Security experts have recently flagged concerns about a potential “incomplete” patch for a security vulnerability found in Adobe ColdFusion. Rapid7 researchers have discovered that the security patches provided by Adobe may still leave users vulnerable to attacks.
Last month, Adobe released several fixes for vulnerabilities in ColdFusion, including the access control bypass vulnerability known as CVE-2023-29298, which was uncovered by Rapid7. Observations made by the researchers have revealed that threat actors are actively exploiting this vulnerability in various customer environments.
“Our team at Rapid7 has observed instances of Adobe ColdFusion exploitation in multiple customer environments,” stated the company in a blog post. “The attacks we have encountered so far seem to be utilizing CVE-2023-29298, an access control bypass in ColdFusion discovered by Rapid7 on July 11, in combination with an additional vulnerability.”

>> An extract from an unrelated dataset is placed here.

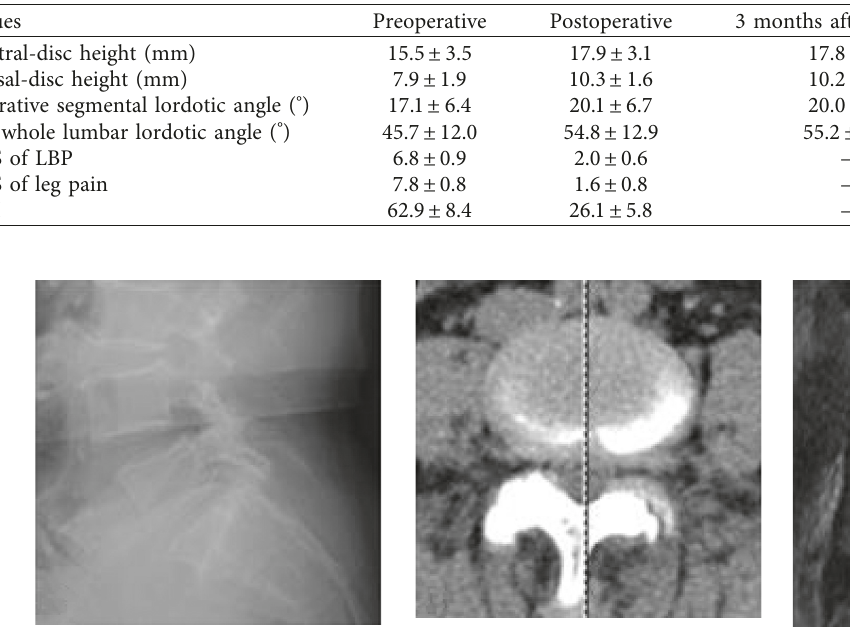
Table 2: Radiological and clinical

Researchers have also identified behaviors consistent with a separate zero-day exploit that was initially published – and subsequently removed – by Project Discovery on July 12. Initially believed to be a new exploit, tracked as CVE-2023-29300, for a deserialization vulnerability that enabled arbitrary code execution, it was later discovered to be a zero-day exploit chain, which Adobe subsequently fixed.
Rapid7’s analysis has highlighted that the patch provided by Adobe for these vulnerabilities is “incomplete” despite their recent release. Therefore, there is still a possibility that a modified exploit could target the latest version of ColdFusion. Furthermore, there is currently no mitigation available for customers vulnerable to CVE-2023-29298.
“Today, Rapid7 researchers have determined that the patch Adobe provided on July 11 for CVE-2023-29298 is incomplete, and a slightly modified exploit can still target the latest version of ColdFusion released on July 14. We have informed Adobe about the incomplete nature of their patch,” stated the researchers.
However, researchers noted that threat actors would still require a secondary vulnerability for the “full execution on target systems” to effectively harness the incomplete fix. As a precaution, Rapid7 recommends that customers update to the latest version of ColdFusion to address the secondary vulnerability and minimize the risk of exploitation.